I hope for those of you in the full swing of summer, you are enjoying all that this season has to offer.
I am currently in LA, shooting the second season of Altar’d.
And in case you missed my last and biggest announcement, my husband and I are expecting a baby girl this coming November!
We are over the moon excited about this new and grand adventure.
I promise to share the journey with you regarding pregnancy, motherhood when that happens and all the thoughts, beliefs, struggles, highs and lows that come when life changes dramatically.
I thought I would start by sharing what might be a surprising revelation.
It’s really more of a CONFESSION. About my body.
And I was a little nervous to share it.
But, I want to be really honest with you right now.
Knowing that I am not my “regular size” and only going to be increasing in size over these next few months, while being FILMED for a TV show, is not easy.
It brings up all the old emotional issues around body image, not enoughness, self-judgement, and disappointment.
Yes, I know. I’m pregnant.
And yes, I am BEYOND thrilled and excited about this little baby’s arrival.
So maybe you’re thinking, but Erin, your changing body should be celebrated. It’s beautiful. It’s natural. This is the ultimate step into womanhood.
Yes, it is all those things. And I certainly have moments when I feel that way. And I love and celebrate it.
And then… some days, it just feels hard. Even though it intellectually makes sense that this is healthy and wonderful, it doesn’t stop some of the old subconscious tapes from playing now and again.
This is a time that I have almost no control over changes that are occurring. And I realize how much I like to feel in control and how hard it is to let. Go.
On top of that, I’m unable to do any intense exercise at the moment (ironic!) due to a few small complications. (Everything is fine, just have to take it super easy.)
So, Soul Strolling is my very best friend right now!
I really feel as though it’s an opportunity.
It’s a chance to continue to heal some of those old messages I gave myself when I was younger.

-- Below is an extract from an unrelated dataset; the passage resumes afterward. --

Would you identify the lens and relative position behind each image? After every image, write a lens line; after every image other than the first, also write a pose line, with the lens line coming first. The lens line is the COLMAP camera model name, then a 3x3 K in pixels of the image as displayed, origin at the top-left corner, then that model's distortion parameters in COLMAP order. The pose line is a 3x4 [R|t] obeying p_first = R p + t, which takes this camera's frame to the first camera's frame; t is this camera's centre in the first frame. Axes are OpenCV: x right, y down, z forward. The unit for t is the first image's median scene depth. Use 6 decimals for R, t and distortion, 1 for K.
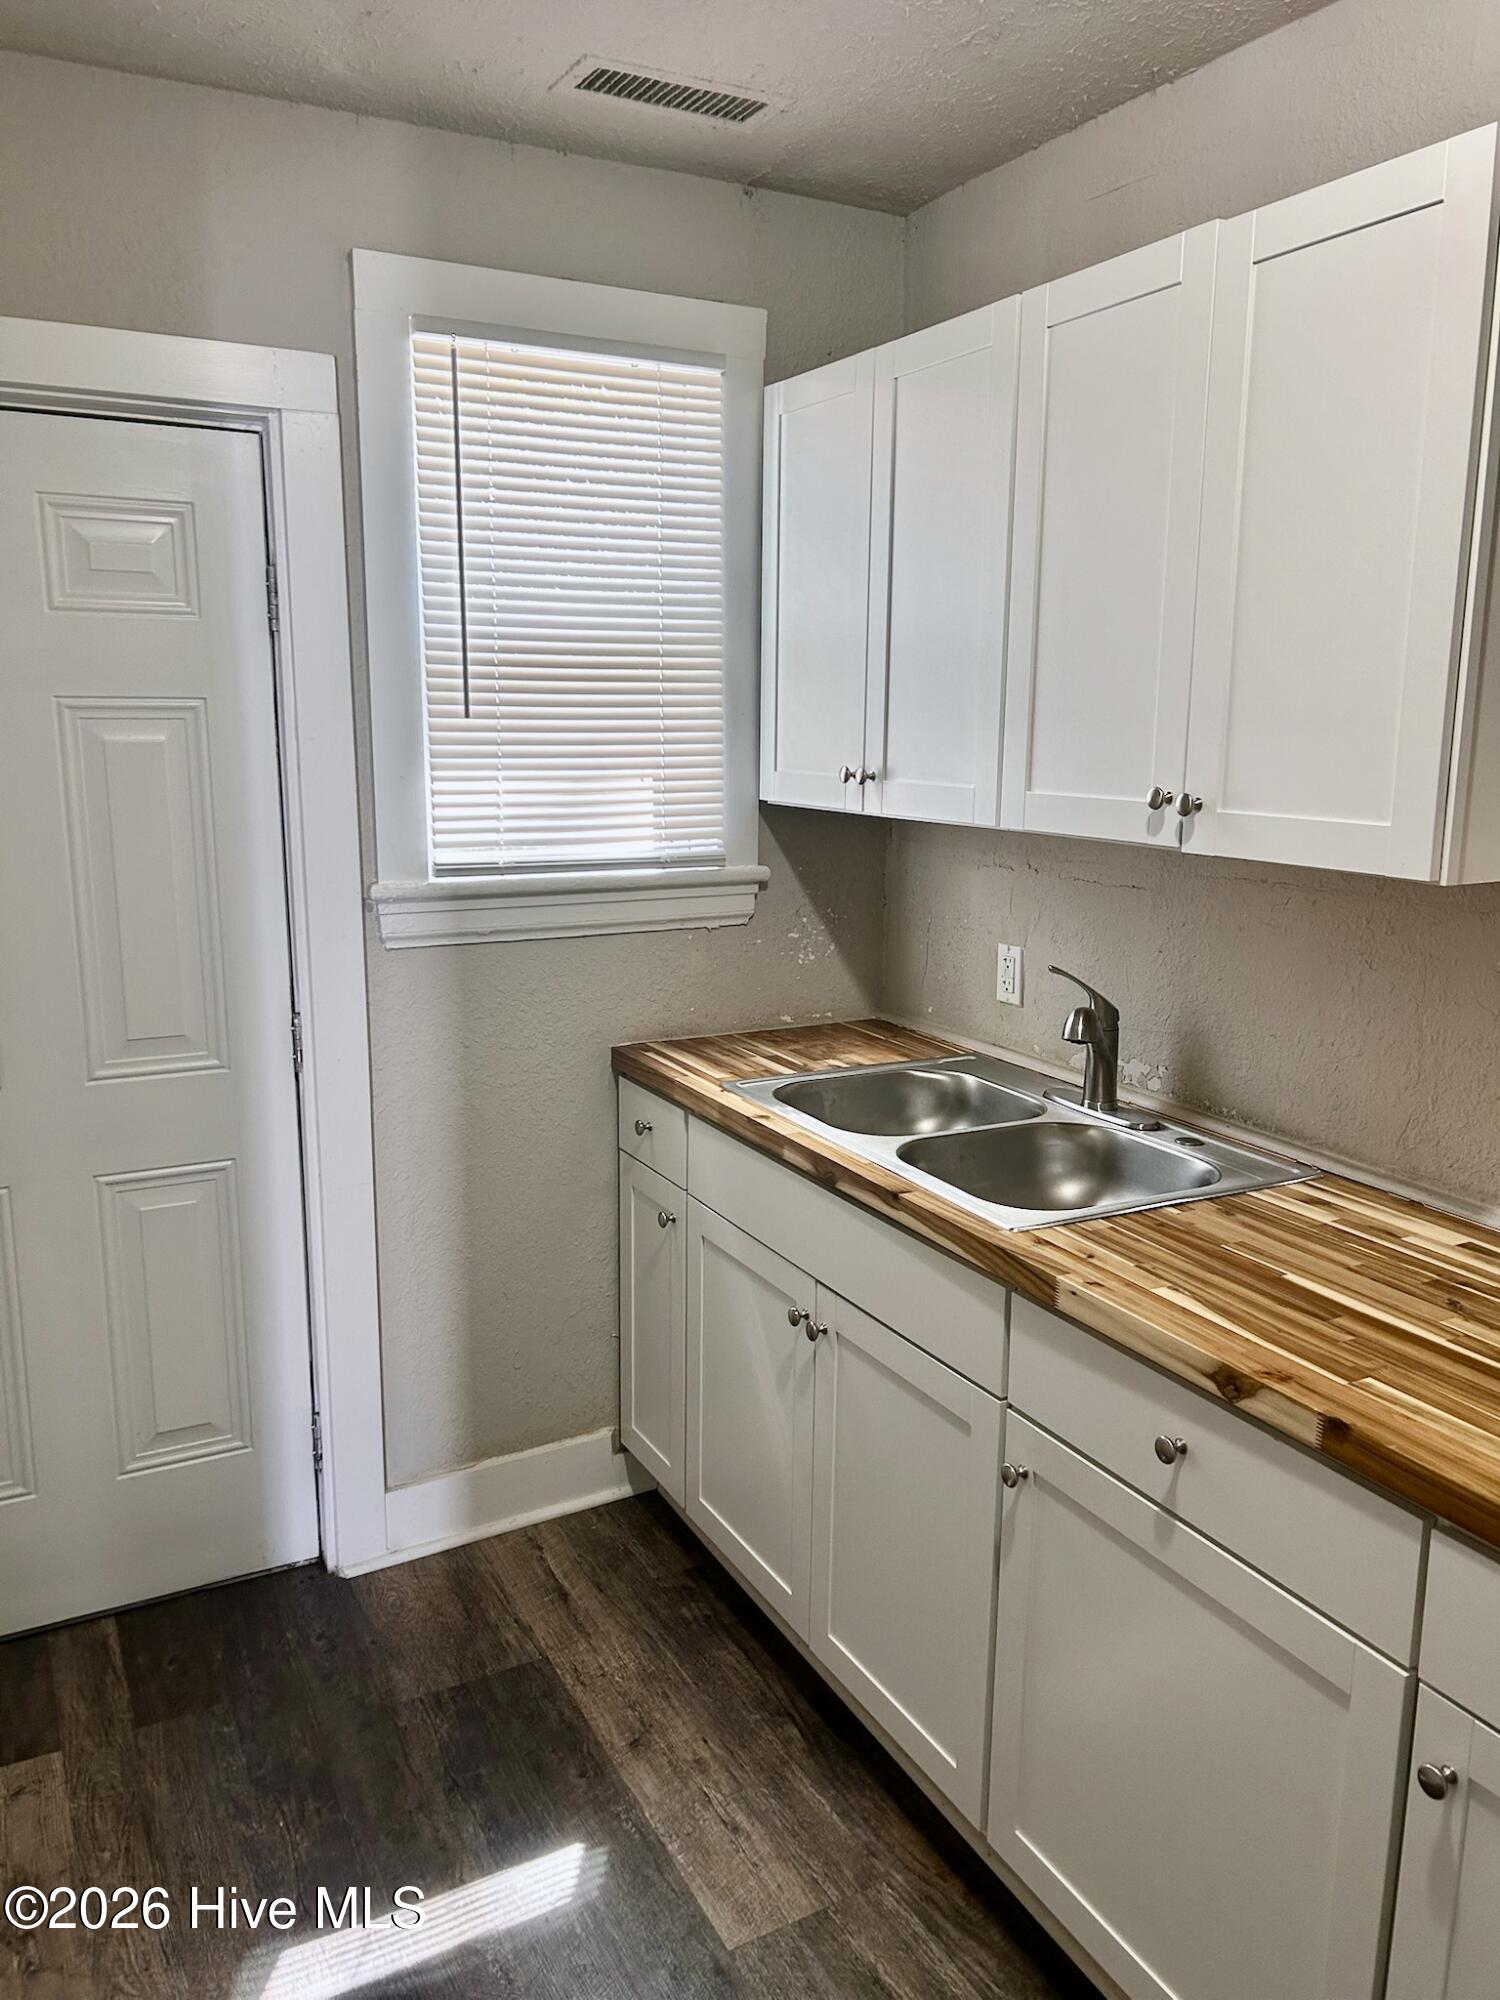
lens RADIAL K [[1523.5, 0, 751.3], [0, 1523.5, 1001.0], [0, 0, 1]] dist [0.085804, -0.001703]
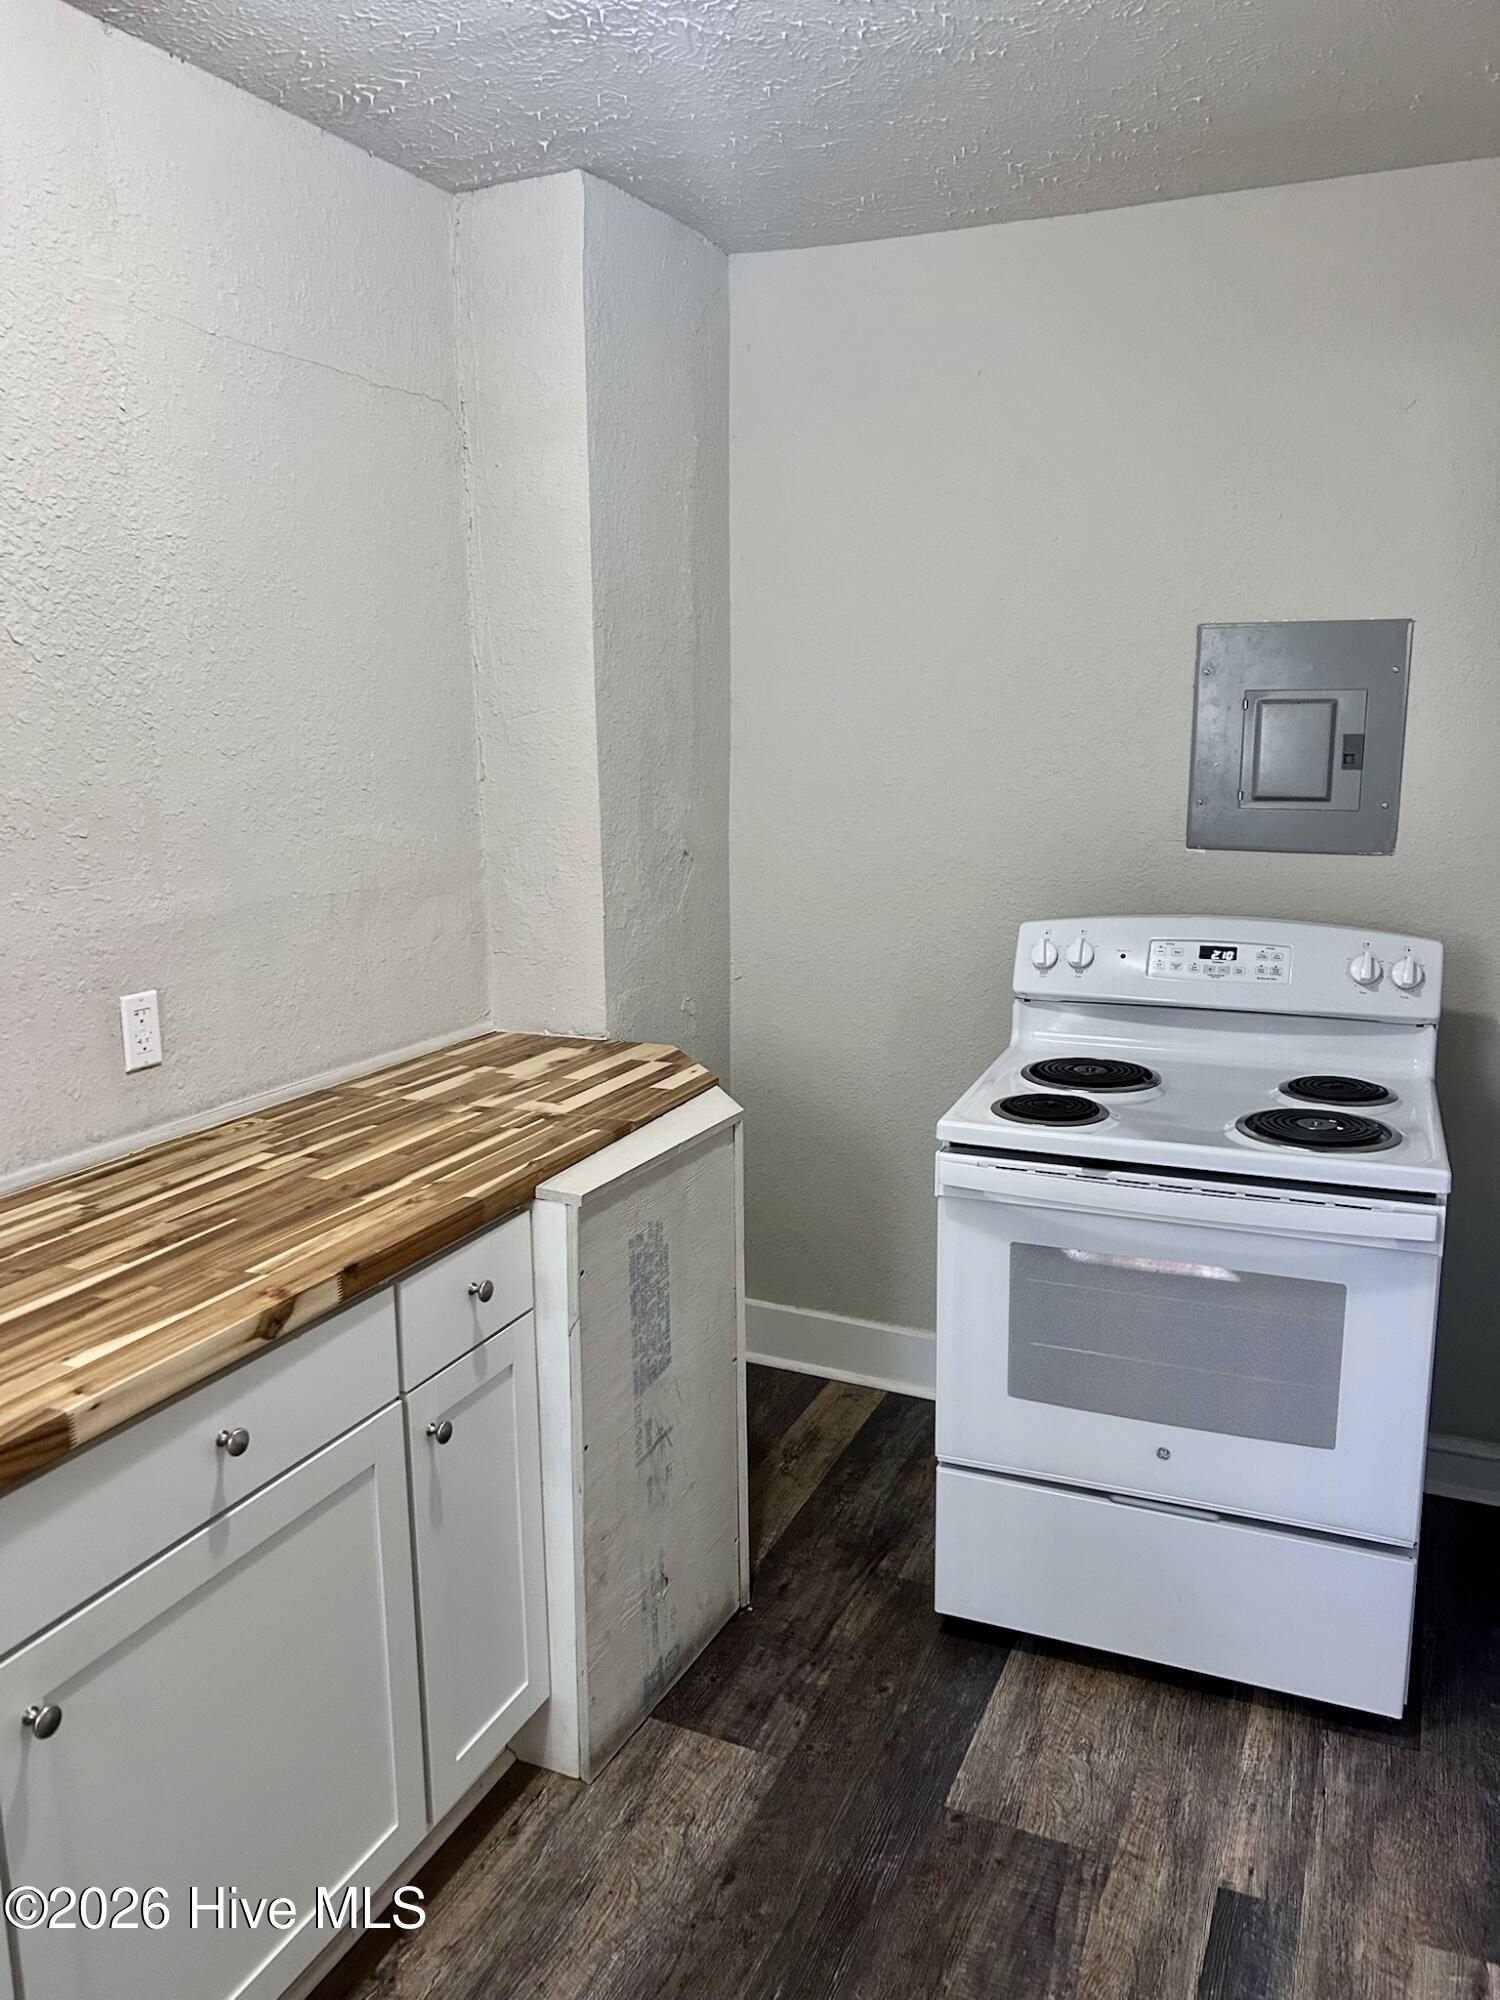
lens RADIAL K [[1523.5, 0, 750.7], [0, 1523.5, 1001.3], [0, 0, 1]] dist [0.085804, -0.001703]
pose [[-0.601619, -0.152585, 0.784074, -0.693089], [0.161024, 0.938268, 0.306145, -0.236293], [-0.782385, 0.310437, -0.539910, 1.232125]]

And to surrender. Surrender. Sometimes the hardest thing to do. And it takes conscious effort. Everyday.
To help myself, I spend time getting my head and my heart into the right place.
I close my eyes and focus on my breath. I say my mantras. I get grateful. I reach out to friends for support and reminders.
And I remind myself of not only the miracle that I am creating, but the miracle that I AM.
Whether pregnant or not, this is the practice we all have an opportunity to do when we are dealing with changes that are beyond our control, where we feel pulled by our own negative thoughts, or where we find our own self-judgement to be less than kind.
Taking Small Steps to Feel Better
We can stay stuck in our discomfort or we can move ourselves to a better place where we feel better. Each and every day. The choice is always ours.
The choice is always ours.
So, I ask you, Gorgeous, what choice are you making today in regards to your body?
I mean, look, this body of yours. It is what it is.
How can you move into greater acceptance of where you are, knowing that you can ALSO at the same time, take small steps to feel better?
When it comes to our bodies, at the very least, most of us can walk.
It is the defining motion of humans. And as I said, as I move through this time unable to truly exercise in the way I desire, I am doing whatever it takes to get 10,000 steps in.
If you would like to join me on a Soul Stroll, check out the Soul Stroll Vol. 1: I Am A Magnet for Success.
It comes with a beautiful gratitude workout, mantra cards, the soundtrack (of course!) and more!
And then, I would like to invite you to leave a comment below and share ONE thing you like to do when you feel like you have no control. What is the one that you can do that helps bring you back to yourself and peace of mind?
I am looking to you for support and ideas by the way, so come on over and share some of your tips and tricks with me.
As challenging as this time in my life is, it is also extremely awe inspiring and amazing. The miracle of it all is most definitely NOT lost on me. I mean, a human! Growing inside me. It’s wild, wouldn’t you agree?
Looking forward to sharing more with you!